Однако, никто не обращал на Кусачиху внимания в данный момент — каждый выкрикивал свое:
— …Чего-то не понял я, чия рука в гамне: чи твоя, чи Абрамова?
— …То-то я думаю: откуда вонить так? А ето от Серпушонка…
— …А чего она в тебе у гамне-то, а, Серпушонок? Газеты кончились, што ли?
— …Гы-гы: а когда он их выписывал вобче? Она у его всегда в гамне, ага…
— …Серпушонок, тебе и закусывать не надо: лапой занюхивай!..
— …Кусакин, ты там рядом сидишь: гляди, чтоб Серпушонок той рукой, что в гамне, в обчий тазик не лазил…
Но Серпушонок не отвечал, он был занят: сосед его Кусако уже пытался в этот момент пить с ним «на брудершаф», изобильно проливая, в противофазном качании, водку на пол и на грудь.
Общество веселилось до упаду, и было уже заполночь, и гармонь заплетала невесть что, и под нее в соседней комнате колотили каблуки всех, еще способных стоять.
Только «молодые», несколько натянуто улыбаясь гостям направо и налево, демонстрировали некоторую сдержанность настроения.
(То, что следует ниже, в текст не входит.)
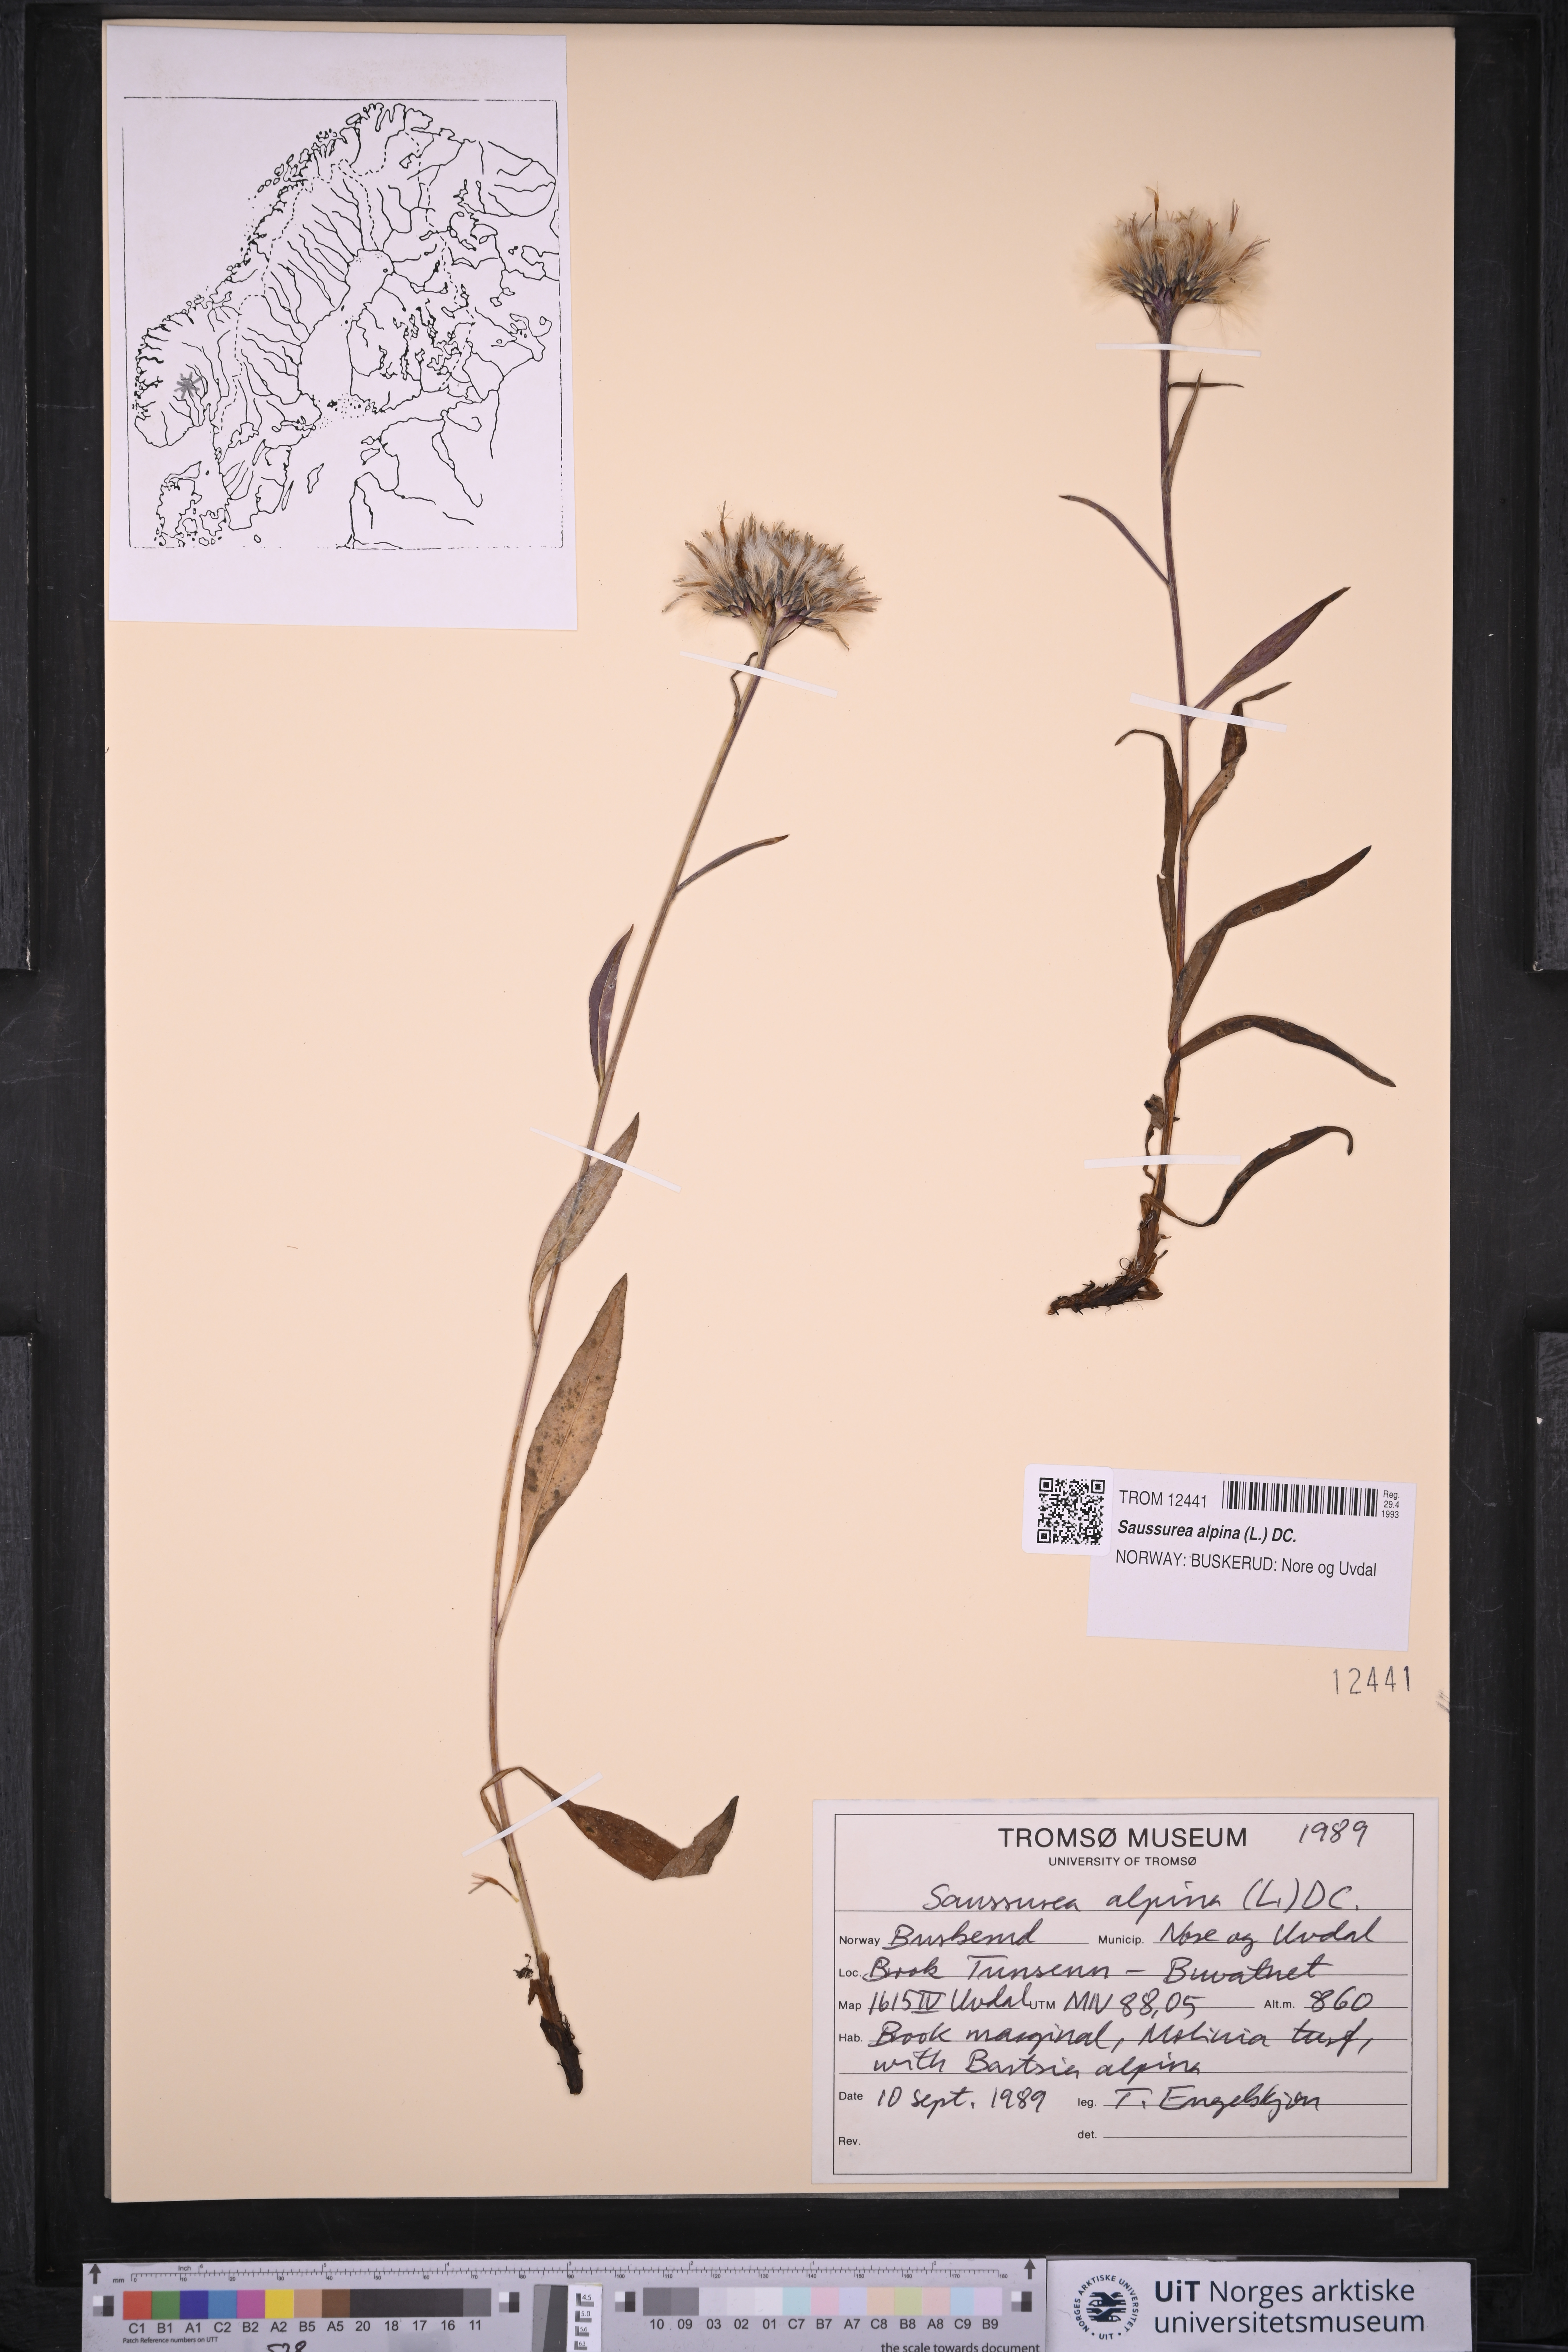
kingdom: Plantae
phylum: Tracheophyta
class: Magnoliopsida
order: Asterales
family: Asteraceae
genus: Saussurea
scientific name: Saussurea alpina
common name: Alpine saw-wort
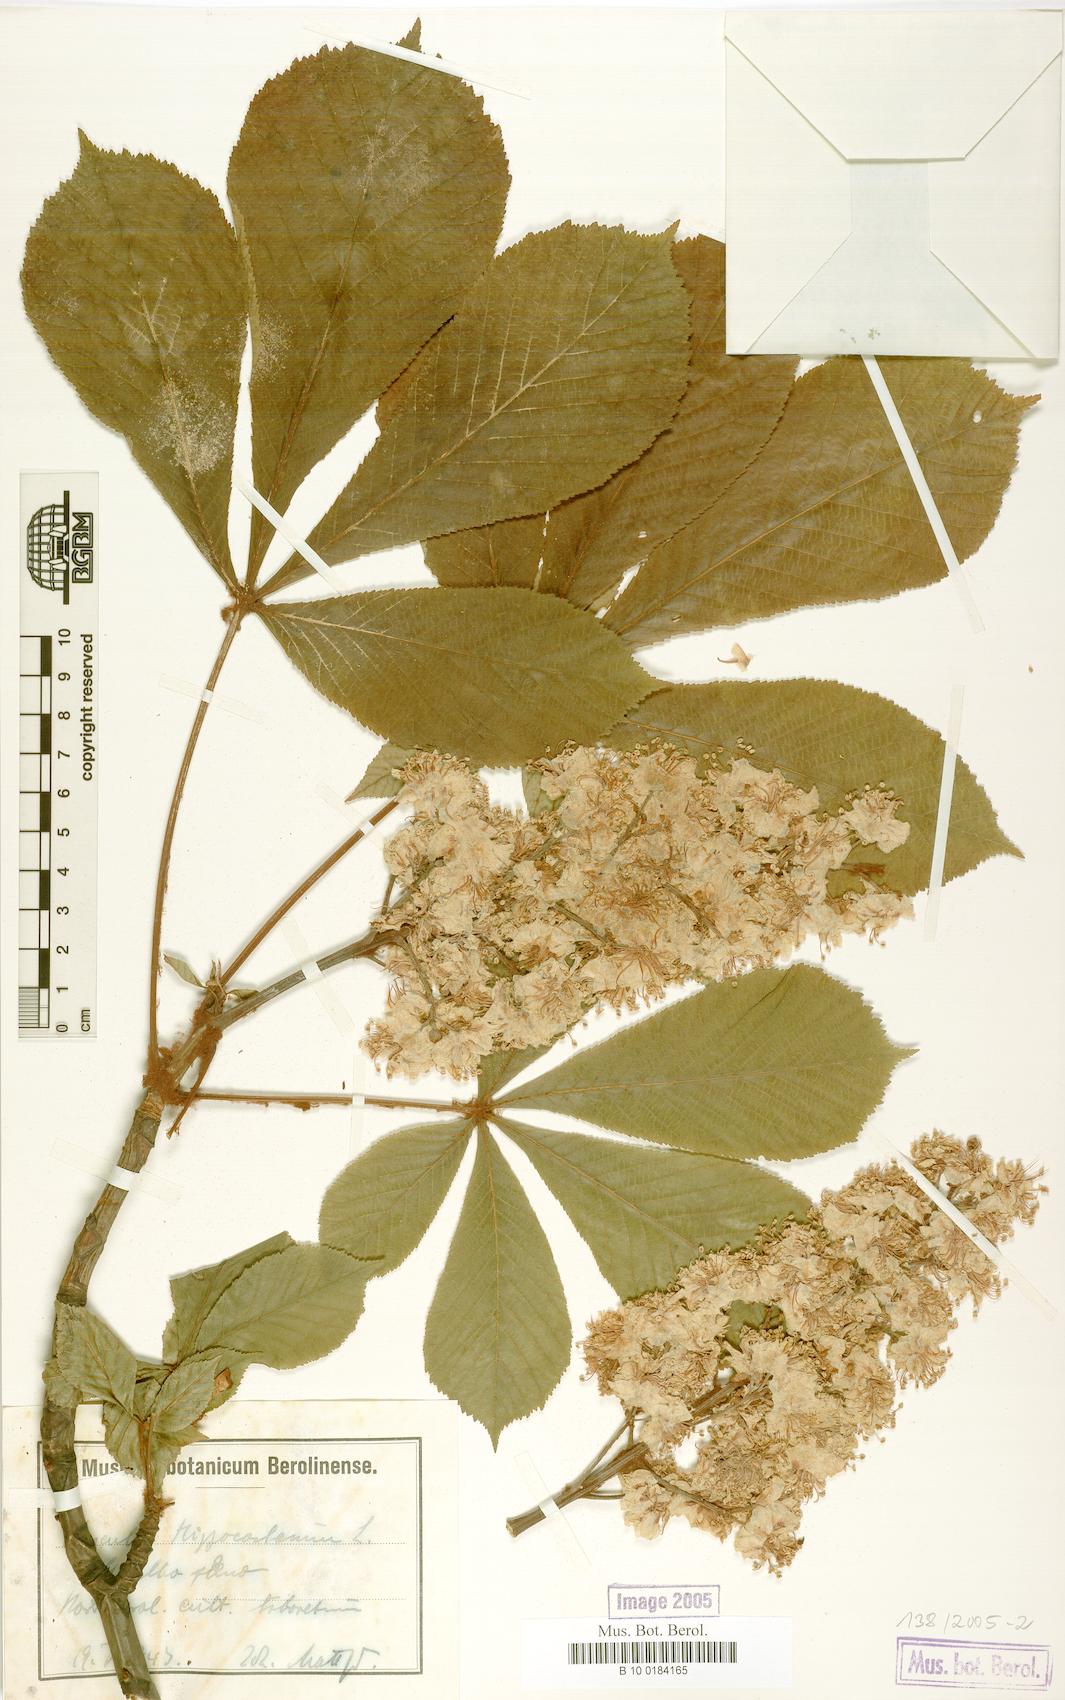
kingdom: Plantae
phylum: Tracheophyta
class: Magnoliopsida
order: Sapindales
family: Sapindaceae
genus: Aesculus
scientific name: Aesculus hippocastanum
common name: Horse-chestnut
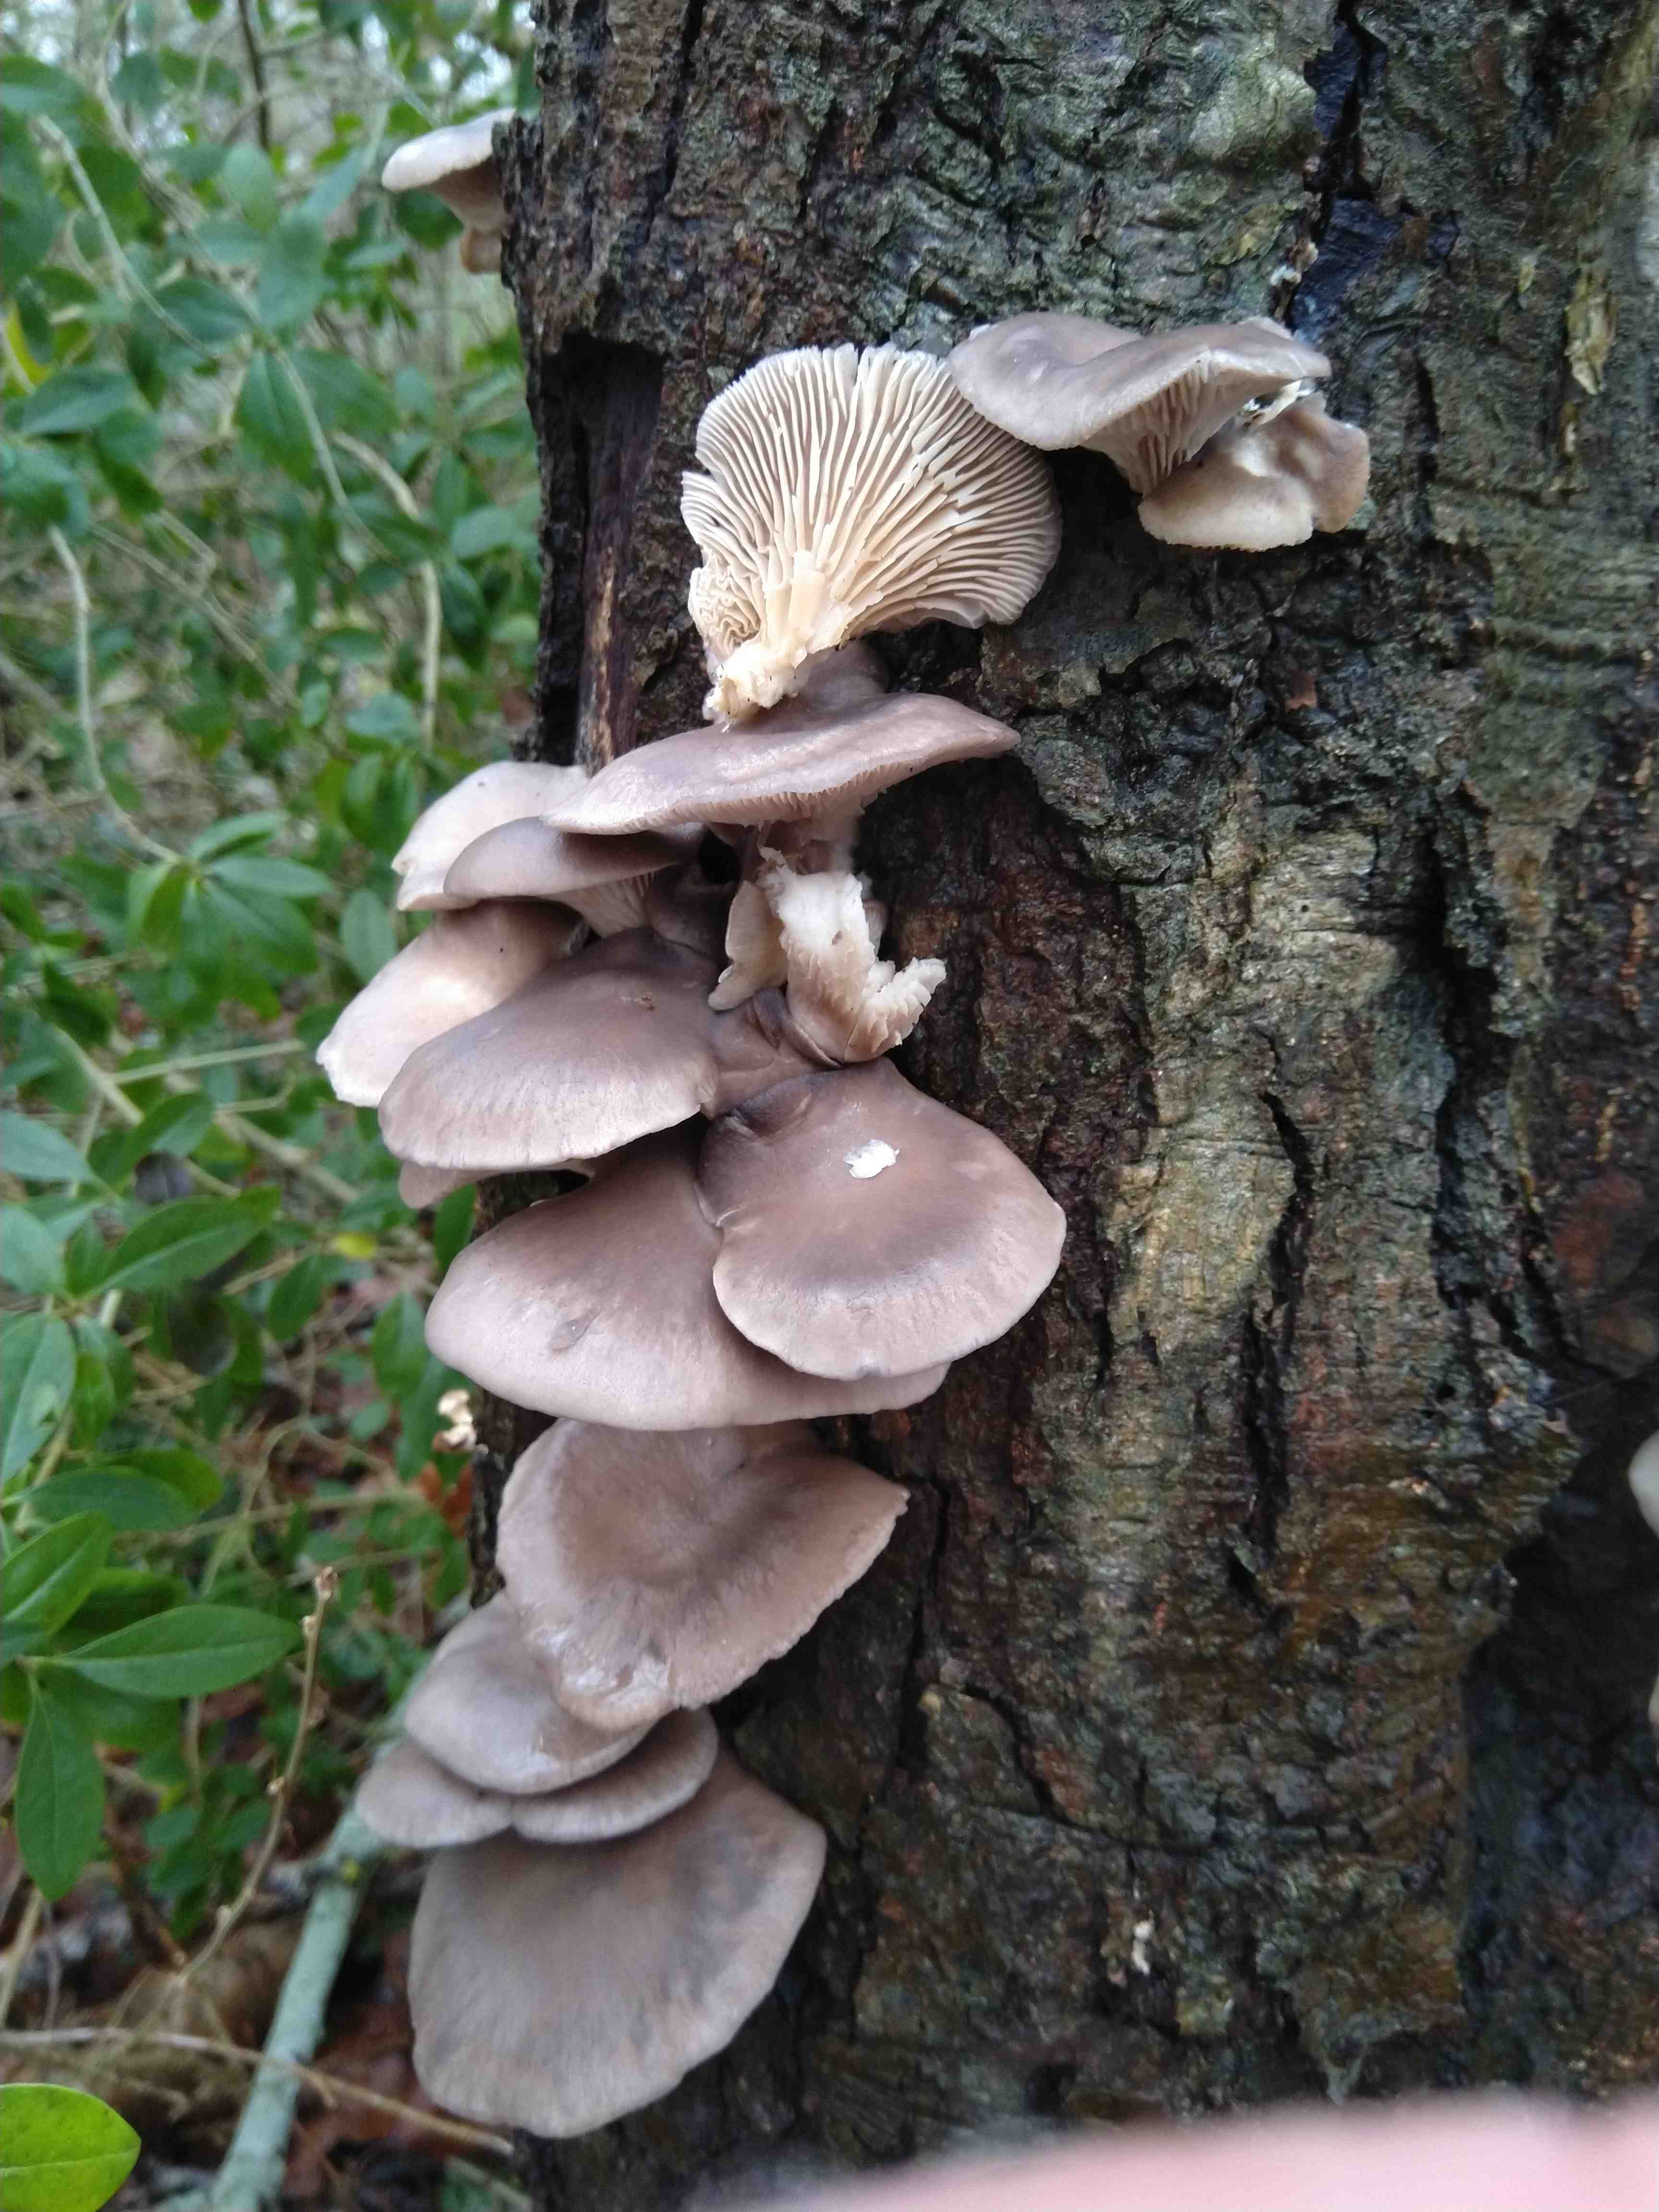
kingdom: Fungi
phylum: Basidiomycota
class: Agaricomycetes
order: Agaricales
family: Pleurotaceae
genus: Pleurotus
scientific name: Pleurotus ostreatus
Приказы публики «горько!» они исполняли «на троечку»: Аугуст в силу своей природной сдержанности, а Ульяна за счет некоторой внутренней растерянности. Отчасти причиной тому был Спартачок, сидевший тут же рядом на специальной высокой табуретке с ограждениями, болтавший ножками и норовящий сдернуть чего-нибудь со стола или завопить каждый раз, когда мамочка отворачивалась от него больше чем на пять секунд.
Пришло время Аугусту сказать себе, что он счастлив, наконец. И он говорил себе это постоянно. Говорил и вслушивался в себя: как это звучит? Это звучало хорошо, но сердце за словами не успевало. Сердце как-то все не могло привыкнуть к тому, что он счастлив. Воображение все еще не могло охватить этого факта — что Уля, которую он так долго и безнадежно ждал, теперь его жена: родной человек, сказавшая ему «да» при свидетелях.